» Поставленные задачи
- A) Ответьте по отрывку о Лосеве на три вопроса, каждый ответ с новой строки и с той же пометкой:
(i) Как корректнее звучит в этом контексте вопрос о познаваемости или непознаваемости Бога?
(ii) Какое понятие часто выступает в лосевских текстах функциональным синонимом энергии?
(iii) Реликтом чего, по Лосеву, является «вещное», внекоммуникативное понимание символа?
- B) Продолжите отрывок о Лосеве с того места, где он заканчивается.

» Отрывок
В этом гиперкоммуникативном ключе перенастраиваются у Лосева все традиционные
проблемы «икономического» богословия. Меняется и сама постановка
вопроса о познаваемости или непознаваемости Бога, который корректней звучит в
этом контексте как проблема Его сообщимости или несообщимости. Ставить вопрос о
познаваемости Бога в прямом смысле слова «познание» — значит нарушить
абсолютную персоналистическую границу между Богом и человеком, отождествив их в
разуме или предположив возможность такого отождествления (рационалистический
пантеизм). Центральный лосевский тезис в этой области, провозглашающий синтез
апофатизма и символизма, означает, что Бог непознаваем (в рационалистическом
смысле), но сообщим.
Залог общения между Богом и тварным миром — коммуникативная энергия
Первосущности, причем сама энергия тоже понимается коммуникативно.
Функциональным синонимом энергии в лосевских текстах часто выступает понятие
смысла, но смысла не как статичной идеи, составляющей сущность вещи, а как
именно коммуникативного, т.е. смысла, по своей изначальной природе
приуготовленного к «сообщению». Приобретает коммуникативные
коннотации у Лосева и понятие символа, что рельефно отражает общую специфику
его позиции на фоне общепринятых толкований символа, т.е. на фоне его понимания
не как «сообщения», но как вещи среди других вещей, к которой должны
быть применены обычные познавательные процедуры. Для Лосева познание структуры
символа тоже необходимый момент, которому посвящаются специальные разделы в его
работах, но это лишь техническое средство, обеспечивающее главное —
коммуникативное понимание символа. Философский статус понимания должен быть, по
Лосеву, значительно выше статуса познания.
При абсолютизации познания исчезает персоналистическая
граница между субъектом и объектом, они сливаются в некий общий смысл, что,
помимо прочего, может служить предпосылкой сущностного пантеизма. Отсюда в
известный тезис о том, что вещь познается, а личность понимается, Лосев как бы
добавляет еще одно логическое звено: личность (в отличие от вещи) понимается,
но понимается не непосредственно, а через символы. «Непосредственное»
понимание абсурдно, т.к. в этом случае исчезает грань между понимаемой и
понимающей (т.е. общающимися) личностями, а само общение редуцируется до
простого рационального познания. «Вещное», внекоммуникативное
понимание символа — это, по Лосеву, реликт старых толкований платонизма, реликт
языческого пантеизма, в котором смысл символа интерпретируется не как сообщение
(= энергия) сущности, а как сама сущность.

» Исходные данные
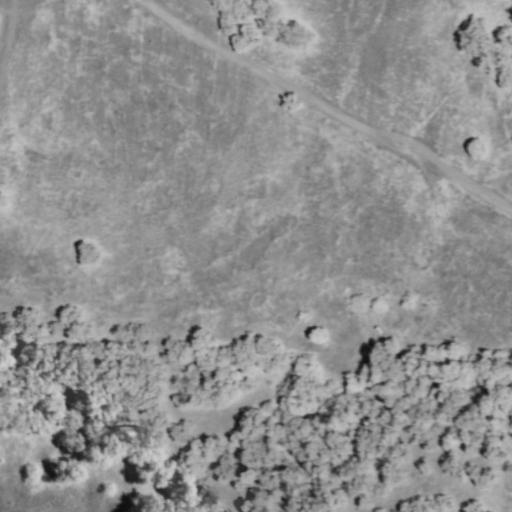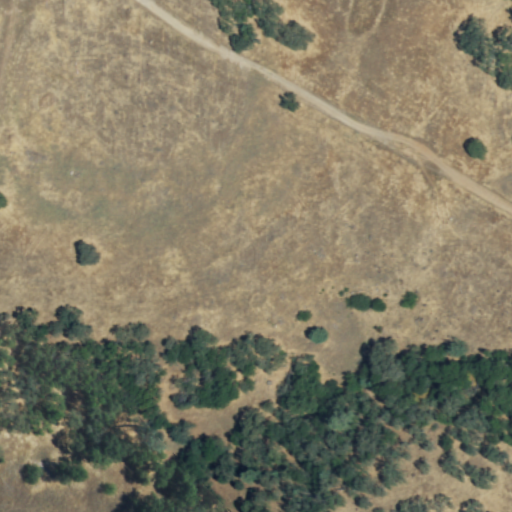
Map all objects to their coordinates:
road: (326, 101)
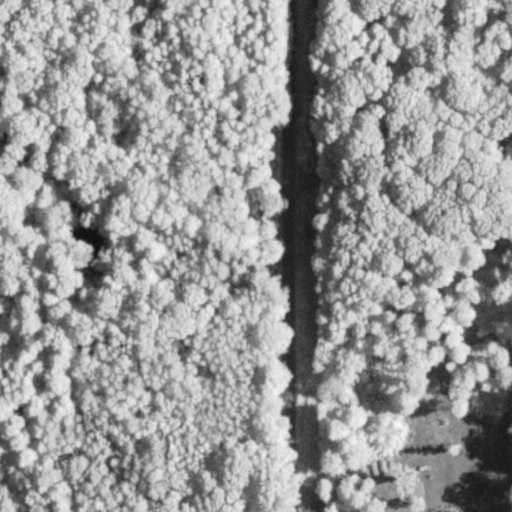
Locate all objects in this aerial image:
road: (294, 256)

» В ответ
- A)
(i) Как проблема Его сообщимости или несообщимости.
(ii) Понятие смысла.
(iii) Реликтом старых толкований платонизма, реликтом языческого пантеизма.

- B)
Естественно, что такая коммуникативная аранжировка основных категорий требовала
существенных изменений в толковании форм символической связи Бога и тварного
мира. Лосев не мог уже удовлетворить непосредственный символизм эстетических и
даже философско-платонических теорий, и, чтобы избежать этой
непосредственности, он разрабатывает концепцию символов второй (и большей)
степени, в которой диалектически обосновывает многоэтапную трансформацию
энергии Первосущности сначала в субстанцию вторичного (не чувственного)
символа, а затем в коммуникативный смысл непосредственно чувственного символа
(см. Двойной символ). Помимо собственно философского обоснования эта концепция
получает у Лосева и математическое объяснение.
Над этой концепцией, в свою очередь, надстраивается и оригинальная лосевская
теория мифологии (см. Абсолютная мифология). В целом
коммуникативно-энергетический символизм Лосева, максимально снижающий
значимость тварной материи в Богообщении, может быть охарактеризован как
радикальная антипантеистическая версия имяславия. Однако при всей своей
радикальности он остается в пределах общего имяславского учения.
Общая религиозно-философская позиция Лосева определила собой понимание им
насущных проблем частных гуманитарных наук и те методы их решения, которые были
предложены им в 40—80-е гг. Так, сформулированная в конце 20-х гг. в качестве
главной стоящей перед наукой задачи проблема типологического изучения
«относительных» мифологий терминологически трансформировалась
впоследствии в проблему типологии культурных эпох. Лосев производит
исчерпывающий и систематически изложенный типологический анализ античности
(«История античной эстетики» и др. работы), в более сжатой форме решает
аналогичные проблемы применительно к эпохе Возрождения («Эстетика
Возрождения»), а в многочисленных кратких исследованиях по истории
философии намечает и типологические контуры всех других этапов европейской
истории.
Наиболее парадоксальной, но вместе с тем и выразительной иллюстрацией глубинной
зависимости между общей религиозно-философской позицией Лосева и анализируемыми
им частными гуманитарными проблемами является его оригинальная лингвистическая
концепция. В тех работах, в которых непосредственным предметом лосевских
исследований стал естественный человеческий язык («Языковая
структура», «Знак. Символ. Миф» и др.), Лосев утверждает —
казалось бы, вопреки его имяславским взглядам — наличие принципиальных различий
между коммуникативным символизмом, напрямую связанным с энергией Первосущности
(т.е. предметом лосевской философии языка 20-х гг.), и сферой непосредственно
человеческого языка. Различия эти связаны с изменением статуса категории
«иного»: если в сфере Первосущности «иное» мыслилось лишь как
принцип самосознания личности, то применительно к естественному человеческому
языку «иное» — это реальная, значимая сама в себе субстанция,
вступающая тем самым в права носителя явлений сущности и даже их в некоторой
степени оформителя.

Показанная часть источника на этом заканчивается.